SQL Server results should always be clearly-defined, right? Predictable, rational, repeatable…
Yeah, that’d be nice.
I was working with a developer investigating a query on a production server that he said wasn’t returning any results, when it ought to have returned several hundreds rows. Oddly, though, every time I ran it, it seemed to work fine. Same server, same query, same everything.
And then, suddenly, his query was returning correct results, and my query wasn’t!
No changes to the data, it was working one moment, then not working the next. Okaaayyy….
Just to try and quantify the weirdness, I sat and refreshed the query over and over. The query would return the correct result for exactly 30 seconds, then return no results at all for exactly 30 seconds. Whoa.
In most respects, it seemed like a fairly normal query, with about 5 tables in a join. The only part that seemed a little unusual to me was the following portion of the WHERE clause:
WHERE GETDATE() BETWEEN CATEGORY.FROM_DATE AND ISNULL(CATEGORY.TO_DATE, GETDATE())
Looks a little unusual, but the logic seems sound. Its designed to return all rows that are currently active, ie where the FROM_DATE is in the past, and the TO_DATE is still in the future (or TO_DATE is NULL, indicating no expiration date has been set). In this case, all rows should have been retuned, because nothing had an expiration date yet. I probably wouldn’t have designed the query that way, but this logic seemed to work properly when I tested it against several sample tables.
The final clue was that this logic seemed to work fine on two of the tables in the join, but when it was used on a third table, we’d see the weird “on/off” behavior.
If you haven’t already guessed, the problem with that third table turned out to be that the TO_DATE field was a smalldatetime instead of a normal datetime.

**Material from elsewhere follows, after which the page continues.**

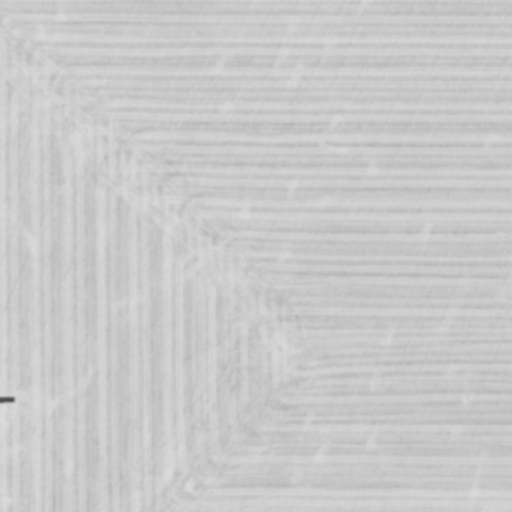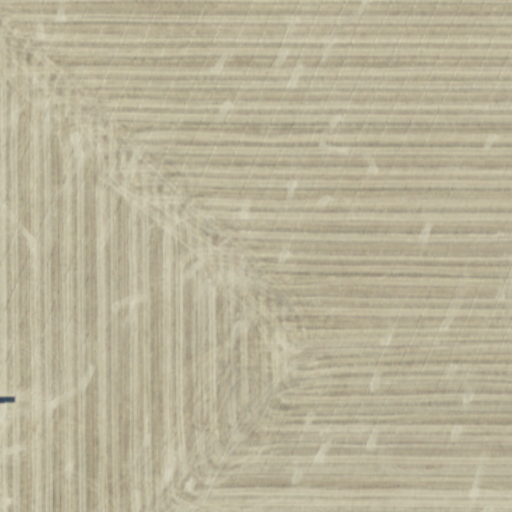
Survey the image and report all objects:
crop: (256, 256)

This meant that the ISNULL did an explicit conversion of GETDATE() to smalldatetime, which only has accuracy to the nearest minute.

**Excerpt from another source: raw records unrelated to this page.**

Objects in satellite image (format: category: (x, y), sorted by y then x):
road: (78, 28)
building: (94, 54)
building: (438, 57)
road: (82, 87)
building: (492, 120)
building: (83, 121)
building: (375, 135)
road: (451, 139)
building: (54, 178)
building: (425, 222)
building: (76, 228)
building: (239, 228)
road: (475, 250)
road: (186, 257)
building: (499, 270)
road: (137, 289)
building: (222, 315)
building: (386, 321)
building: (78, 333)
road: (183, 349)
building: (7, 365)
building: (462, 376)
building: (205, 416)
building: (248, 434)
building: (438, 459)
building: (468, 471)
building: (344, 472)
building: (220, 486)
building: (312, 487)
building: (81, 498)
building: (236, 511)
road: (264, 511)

And when you do a Convert(smalldatetime, GetDate()), half the time it will round down (first 30 seconds), and half the time it will round up (last 30 seconds of each minute). Here’s a query you can run that demonstrates this:
SELECT getdate() as Normal, convert(smalldatetime,getdate()) as Small, Case WHEN (getdate() <= convert(smalldatetime,getdate())) THEN 'True' ELSE 'False' END as DateIsBetween
So how to fix this? Well, we could of course simply change the datatype of the TO_DATE column in the third table, but I recommended to the developer that he alter the logic to something like:
WHERE (TO_DATE IS NULL AND GETDATE() >= FROM_DATE) OR (TO_DATE IS NOT NULL AND GETDATE() BETWEEN FROM_DATE AND TO_DATE)
which avoids the ISNULL function altogether.
Hi Brad…
I think your final WHERE clause is equivalent to the following:
WHERE GETDATE()>=FROM_DATE
AND (TO_DATE IS NULL OR GETDATE()<=TO_DATE)
or even the initial query could just be changed to the following to imply the maximum allowable SMALLDATETIME value if TO_DATE is NULL:
WHERE GETDATE() BETWEEN FROM_DATE AND COALESCE(TO_DATE,'20790606')
(I tend to prefer COALESCE to ISNULL)
I tried to run time tests on all three approaches, but the results I got (on a million-row table) were inconclusive. They're all pretty much interchangeable I suppose.
Thanks for an interesting first entry. I'm looking forward to reading more in the future…
–Brad Schulz
Comment by Brad Schulz — September 30, 2009 @ 12:37 pm
Yep, pulling that term out should be equivalent, and (I would guess) gives you have a chance of using an index on FROM_DATE, if there is one.